Put aside your home checklist and enjoy the time you have at work. Sounds silly right? Enjoy work? But it’s true, we all need a break from people… even those little dimpled sweeties that you created. Focusing on work will help you be more productive as an employee or boss, everyone around you will notice.
Work is meant for the office
Once you allow yourself to put aside the tasks awaiting you at home, you allow yourself to put 110% in to your job. Your productivity will increase, anxiety will decrease and office morale will surely lift. The best part, you can do the exact same thing when you clock out.
Shut off work emails & phones before dinner
Sounds intimidating huh? What if a client needs you to reschedule, your employee can’t find that paperwork… Guess what, the problem will still be there waiting for you tomorrow. Set boundaries for yourself and coworkers, they deserve the evening too.
Allowing open communication during off hours not only disrespects your time and your employees, but your families. Think about it, your at dinner and your child is so excited to tell you about their science project… but your phone rings right in the middle of their story.
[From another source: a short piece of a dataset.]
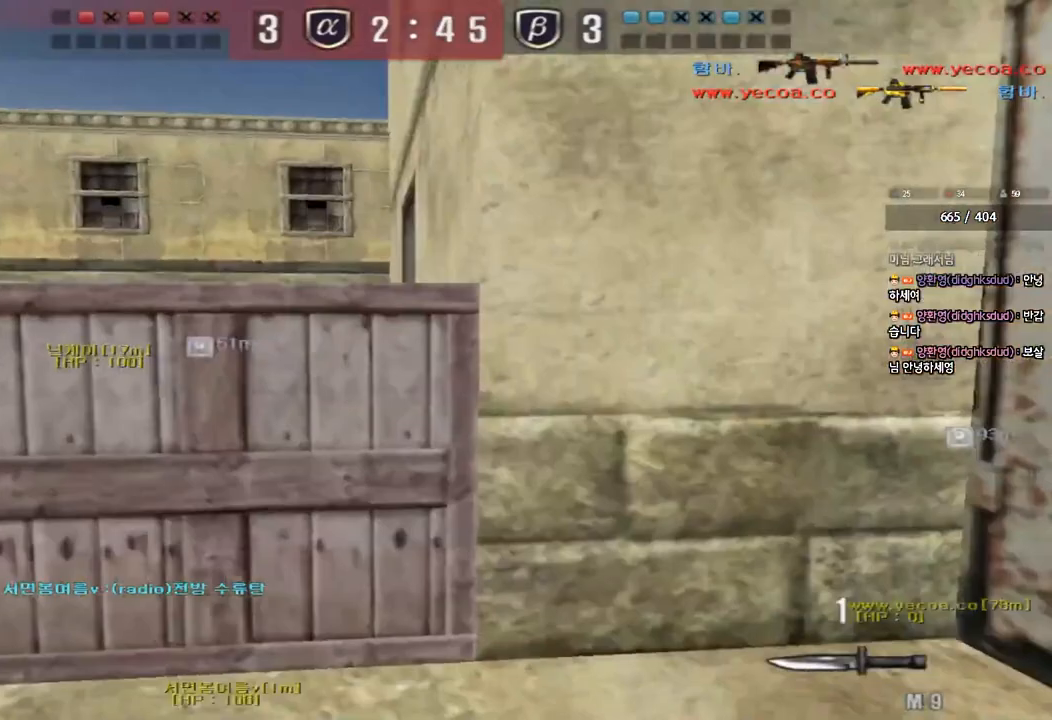
{"keys": ["shift"], "events": [[50, "ctrl", "down"], [67, "w", "up"], [83, "a", "up"], [150, "ctrl", "up"], [167, "a", "down"], [167, "w", "down"], [300, "shift", "down"], [317, "w", "up"], [333, "a", "up"], [350, "space", "down"], [450, "space", "up"]]}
They sigh heavily knowing full well you are going to step away and answer, showing them that work is still your priority and they are not.
Sounds Simple, But Is It?
Putting your to do list away while at work and muting work phone calls and emails sounds simple, but it’s a lot harder than you think. The first few days, maybe even weeks, that to do list will creep in to your thoughts now and again. Then, come dinner you may question whether you pushed send on that final email before walking out the door. Do not check, write a reminder or put it in your phone, but do not check that email.
Allowing one slip up always snowballs in to another, I mean why not if you’ve already checked one… just check that other to see if they responded quick. What will that hurt? Then it turns in to an hour later and your deep in the rabbit hole. Writing a reminder will ease your mind and let you get back to your evening. After beating the urge for the first time, you will feel the relief and reap the benefits of the separation.
Take A Mental Note
The day you decide to tempt the balance beam of home and work, take a mental note of how stressed you are, your exhaustion levels and time spent engaging with your family. After a week of mastering the art of flipping the switches, retake those mental notes. Has your stress level decreased, causing you to accomplish more at work? What about sleeping, do you feel more rested in the morning? The most important question, how has this impacted your family?
The day I decided that my business needed to stay at the salon and my chores collected on a list and not in my mind, my life changed. We have more snuggles, longer story times and easier bed times. Constantly trying to ‘finish one more thing’ I’ve brought home has come to an end, no more ‘give mommy one more minute’ or ‘tell me after I finish this’. Our kids feel important, they open up about their day more than ever before and we are relaxed and ready for bed come the end of the night. So put those emails on mute and write notes if you must, but leave work at work and the chores on a list, not in your mind to ponder all day long.